**Source material:**
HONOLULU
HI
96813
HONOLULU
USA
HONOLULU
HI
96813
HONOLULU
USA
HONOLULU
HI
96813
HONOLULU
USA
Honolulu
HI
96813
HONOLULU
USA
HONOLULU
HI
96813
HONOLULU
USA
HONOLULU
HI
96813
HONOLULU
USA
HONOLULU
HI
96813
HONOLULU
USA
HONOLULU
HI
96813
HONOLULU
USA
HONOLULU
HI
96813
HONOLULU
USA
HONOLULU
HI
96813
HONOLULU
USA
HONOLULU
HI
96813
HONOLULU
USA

**Instructions for the task:** Return each record exactly as given.

**Solution to the problem:**
HONOLULU
HI
96813
HONOLULU
USA
HONOLULU
HI
96813
HONOLULU
USA
HONOLULU
HI
96813
HONOLULU
USA
Honolulu
HI
96813
HONOLULU
USA
HONOLULU
HI
96813
HONOLULU
USA
HONOLULU
HI
96813
HONOLULU
USA
HONOLULU
HI
96813
HONOLULU
USA
HONOLULU
HI
96813
HONOLULU
USA
HONOLULU
HI
96813
HONOLULU
USA
HONOLULU
HI
96813
HONOLULU
USA
HONOLULU
HI
96813
HONOLULU
USA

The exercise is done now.